Tuż przed rozpoczęciem kolejnego sezonu nowym szkoleniowcem piłkarzy został Aleksander Brożyniak. Sprowadził on m.in. Krzysztofa Filipczaka, Marcina Manelskiego i Łukasza Hermaniuka. OKS rozpoczął jak zwykle średnio. Plasował się w środku stawki drugoligowców. Mniej więcej w środku rundy jesiennej nastąpił wyraźny spadek formy naszych piłkarzy. Ich słaba gra spowodowała, że spadli w tabeli na 16 miejsce. Jednakże do końca utrzymali dobry poziom i wspięli się na 11 lokatę.  Zimą zespół wzmocnili: Marcin Włódarczyk, Andrzej Białek i pierwszy czarnoskóry gracz w historii klubu Kameruńczyk Roger Mouyeme. Bardzo dobrym posunięciem okazało się sprowadzenie do Brzeska Andrzeja Białka. W 15 meczach r. wiosennej zdobył on aż 10 bramek. Forma futbolistów nie ulegała większym zmianom. Wciąż utrzymywali się środku stawki. Mecz zapewniający naszym zawodnikom drugoligowy byt ze świeżo upieczonym pierwszoligowcem GKS-em Bełchatów zakończył się zwycięstwem brzeszczan 1:0. Było to ostatnie spotkanie Okocimskiego na własnym boisku w rozgrywkach II ligi. Dzięki remisowi 1:1 w ostatnim spotkaniu z Wawelem w Krakowie piłkarze z Brzeska zakończyli rozgrywki na 9 miejscu.

Dosłownie na 2 tygodnie przed rozpoczęciem rozgrywek sezonu 1998/99 strategiczny sponsor piłkarzy – Browar Okocim S.A. zrezygnował z dalszego wspomagania zespołu. Mający za sobą okres przygotowawczy piłkarze nagle rozpoczęli szukać nowych pracodawców. Drużyna została wycofana z rozgrywek II ligi grupy 2.

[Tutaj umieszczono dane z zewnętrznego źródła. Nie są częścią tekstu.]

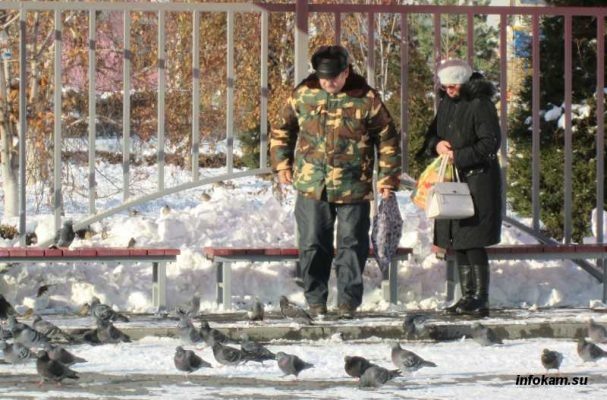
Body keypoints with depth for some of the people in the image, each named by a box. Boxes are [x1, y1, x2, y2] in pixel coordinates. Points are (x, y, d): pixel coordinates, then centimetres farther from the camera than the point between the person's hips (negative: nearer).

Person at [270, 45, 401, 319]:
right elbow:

18 sierpnia 1999 roku, po ponad 12 miesiącach przerwy, na stadionie przy Okocimskiej znów mogliśmy oglądać w akcji jedenastkę „Piwoszy”. Trzon zespołu stanowili gracze mający za sobą występy w II-ligowym Okocimskim, m.in. Tomasz Szczepański, Sławomir Kwiek, Krzysztof Filipczak, Robert Poskrobko, Łukasz Hermaniuk, Mariusz Marek, Robert Sakowicz, Krzysztof Orzeł, Arkadiusz Zając, Piotr Turkiewicz. Skład uzupełnili młodzi wychowankowie klubu. Drużynę prowadził Ireneusz Salamon. W swoim pierwszym meczu 3 dni wcześniej OKS bezbramkowo zremisował z Karpatami w Sieprawiu. Inauguracja w Brzesku nie wyglądała jednak tak dobrze. Gospodarze zlekceważyli gości z Krynicy i ulegli Multi/Vicie 1:3. W kolejnych meczach Okocimski grał poniżej swoich możliwości. Od początku sezonu, przez 10 kolejek zespół nie wygrał żadnego meczu. Dopiero w 11 kolejce nasi piłkarze okazali się lepsi od MZKS Alwernia. W obliczu słabej postawy drużyny i jej słabych wyników pracę stracił dotychczasowy szkoleniowiec „Piwoszy” Ireneusz Salamon, a zastąpił go na tym stanowisku Piotr Nazimek. Rundę jesienną futboliści z Brzeska zakończyli na 11 miejscu mając w dorobku 21 punktów. W rundzie wiosennej Okocimskiemu szło znacznie lepiej i dzięki dobrej grze, a co najważniejsze konsekwentnemu gromadzeniu punktów ostatecznie zakończył sezon 1999/00 na 6 miejscu z 56 punktami.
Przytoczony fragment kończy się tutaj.